Não foram registradas interrupções em vias públicas nem a população local foi diretamente afetada. O principal impacto identificado até o momento é ambiental.
Este incidente é o segundo vazamento recente em menos de 24 horas envolvendo minas da Vale na cidade de Congonhas. Na véspera (25), a prefeitura informou sobre o rompimento de uma barreira de contenção de água na mina de Fábrica, a aproximadamente 22 km da mina Viga.
Mina de Fábrica
Com o rompimento ocorrido na mina de Fábrica, o material liberado ultrapassou o dique Freitas, carregando sedimentos e rejeitos do processo de mineração, e causando impactos ambientais sem vítimas.
O vazamento foi estimado em 263 mil metros cúbicos de água turva contendo minério e outros resíduos do beneficiamento mineral. Essa lama alcançou uma área pertencente à mineradora CSN, provocando prejuízos materiais, e posteriormente atingiu o rio Goiabeiras, que corta parte da área urbana de Congonhas antes de se juntar ao rio Maranhão.
A CSN informou que o desastre ocasionou o alagamento de sua unidade Pires, em Ouro Preto. As áreas afetadas incluem almoxarifado, acessos internos, oficinas mecânicas e o setor de embarque. A empresa ressaltou que as estruturas de contenção de sedimentos estão operando normalmente e que monitoram a situação cuidadosamente.
O rio Goiabeiras é afluente do rio Maranhão, que por sua vez deságua no Paraopeba, o mesmo rio afetado pelo rompimento da barragem da Vale em Brumadinho em 2019.
Consequências ambientais
Após os episódios, foi estabelecida uma sala de crise com a participação das defesas civis de Congonhas e Ouro Preto, a Coordenadoria Estadual de Defesa Civil, Corpo de Bombeiros de Minas Gerais, Secretaria Municipal de Meio Ambiente e Mudanças Climáticas de Congonhas e Ministério Público de Minas Gerais.
João Lobo, secretário municipal de Meio Ambiente e Mudanças Climáticas, declarou: “O alto nível de turbidez da água traz consequências graves, como perda significativa da biodiversidade devido à redução da qualidade da água, incluindo baixo oxigênio e luminosidade, além do assoreamento dos rios e aumento do risco de enchentes. O material pode ser tóxico, afetando as matas ciliares que previnem o deslizamento de margens e enchentes. Os efeitos serão evidentes nos próximos meses conforme o material segue seu curso. Próximo à mina de Fábrica, notamos o arraste de árvores e rochas e alteração no curso do rio.”

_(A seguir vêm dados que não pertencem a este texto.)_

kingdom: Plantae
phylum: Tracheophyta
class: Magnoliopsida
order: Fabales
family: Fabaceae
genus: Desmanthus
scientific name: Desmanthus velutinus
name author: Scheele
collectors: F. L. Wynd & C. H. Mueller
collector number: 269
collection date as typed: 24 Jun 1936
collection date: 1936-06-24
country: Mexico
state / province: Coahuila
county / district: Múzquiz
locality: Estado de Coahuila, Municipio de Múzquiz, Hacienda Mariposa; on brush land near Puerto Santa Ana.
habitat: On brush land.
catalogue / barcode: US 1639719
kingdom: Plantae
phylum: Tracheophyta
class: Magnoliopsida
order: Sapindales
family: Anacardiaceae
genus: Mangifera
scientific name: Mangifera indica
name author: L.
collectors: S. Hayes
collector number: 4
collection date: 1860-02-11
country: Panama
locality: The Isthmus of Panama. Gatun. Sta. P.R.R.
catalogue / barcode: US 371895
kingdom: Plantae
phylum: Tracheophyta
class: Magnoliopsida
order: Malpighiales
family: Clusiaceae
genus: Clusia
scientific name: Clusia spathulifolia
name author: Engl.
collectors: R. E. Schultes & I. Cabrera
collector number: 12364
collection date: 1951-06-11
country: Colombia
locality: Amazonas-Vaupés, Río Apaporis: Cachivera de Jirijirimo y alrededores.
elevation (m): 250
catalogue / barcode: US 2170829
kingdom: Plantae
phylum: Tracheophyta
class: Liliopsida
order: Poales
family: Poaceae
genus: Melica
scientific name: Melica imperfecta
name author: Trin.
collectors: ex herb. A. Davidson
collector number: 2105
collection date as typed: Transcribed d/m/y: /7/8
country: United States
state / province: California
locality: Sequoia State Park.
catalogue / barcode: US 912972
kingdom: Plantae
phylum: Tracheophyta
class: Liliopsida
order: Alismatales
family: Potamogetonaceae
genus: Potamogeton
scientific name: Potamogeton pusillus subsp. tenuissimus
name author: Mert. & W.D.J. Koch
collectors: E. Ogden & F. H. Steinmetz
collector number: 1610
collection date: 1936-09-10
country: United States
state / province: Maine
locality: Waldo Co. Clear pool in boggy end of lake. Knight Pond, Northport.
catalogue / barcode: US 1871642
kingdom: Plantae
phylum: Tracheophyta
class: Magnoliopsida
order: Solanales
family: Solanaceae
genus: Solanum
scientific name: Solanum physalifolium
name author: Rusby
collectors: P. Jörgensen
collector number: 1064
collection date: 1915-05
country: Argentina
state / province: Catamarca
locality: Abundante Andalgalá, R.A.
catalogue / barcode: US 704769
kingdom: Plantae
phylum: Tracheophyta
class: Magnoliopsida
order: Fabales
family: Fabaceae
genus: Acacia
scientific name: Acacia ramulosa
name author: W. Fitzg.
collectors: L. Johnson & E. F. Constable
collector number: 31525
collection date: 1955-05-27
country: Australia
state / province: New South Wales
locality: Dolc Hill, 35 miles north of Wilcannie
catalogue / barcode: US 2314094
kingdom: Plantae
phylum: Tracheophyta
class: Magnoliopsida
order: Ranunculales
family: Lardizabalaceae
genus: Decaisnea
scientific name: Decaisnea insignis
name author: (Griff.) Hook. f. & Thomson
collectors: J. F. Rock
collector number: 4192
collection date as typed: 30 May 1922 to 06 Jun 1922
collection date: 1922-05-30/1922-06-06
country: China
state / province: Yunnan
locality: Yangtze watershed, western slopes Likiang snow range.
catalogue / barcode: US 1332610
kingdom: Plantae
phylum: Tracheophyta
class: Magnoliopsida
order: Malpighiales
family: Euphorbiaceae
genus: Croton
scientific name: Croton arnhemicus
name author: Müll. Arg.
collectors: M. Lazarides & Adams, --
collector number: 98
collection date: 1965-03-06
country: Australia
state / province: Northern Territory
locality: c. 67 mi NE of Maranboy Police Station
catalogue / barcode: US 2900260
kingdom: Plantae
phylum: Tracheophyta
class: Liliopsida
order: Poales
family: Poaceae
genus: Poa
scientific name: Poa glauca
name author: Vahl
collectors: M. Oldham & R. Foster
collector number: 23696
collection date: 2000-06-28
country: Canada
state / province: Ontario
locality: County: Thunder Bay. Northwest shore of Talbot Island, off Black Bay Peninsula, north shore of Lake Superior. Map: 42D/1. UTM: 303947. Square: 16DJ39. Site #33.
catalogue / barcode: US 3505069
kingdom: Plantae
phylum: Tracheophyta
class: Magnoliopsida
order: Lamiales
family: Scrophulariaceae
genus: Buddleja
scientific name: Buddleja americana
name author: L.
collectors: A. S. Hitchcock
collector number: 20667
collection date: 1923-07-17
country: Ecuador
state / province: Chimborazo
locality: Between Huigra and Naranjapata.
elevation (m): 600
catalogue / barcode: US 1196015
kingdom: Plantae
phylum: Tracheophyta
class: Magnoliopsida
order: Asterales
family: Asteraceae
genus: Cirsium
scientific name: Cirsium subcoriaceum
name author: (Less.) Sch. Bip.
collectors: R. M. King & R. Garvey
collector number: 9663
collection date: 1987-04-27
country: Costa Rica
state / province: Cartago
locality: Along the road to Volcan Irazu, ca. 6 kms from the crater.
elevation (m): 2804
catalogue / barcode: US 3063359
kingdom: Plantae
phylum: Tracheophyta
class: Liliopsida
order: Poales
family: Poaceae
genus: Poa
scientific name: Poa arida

Em resposta ao ocorrido na mina de Fábrica, a secretaria aplicou um auto de infração contra a Vale, passível de multa. João Lobo comentou que, apesar de não ser uma barragem, a estrutura envolvida poderia causar sérios danos ambientais e sociais, inclusive risco de vidas, e denunciou falta de monitoramento contínuo e eficaz pela empresa.
A Vale e o Ministério de Minas e Energia foram procurados para comentar a situação, mas até o momento não emitiram nenhuma declaração.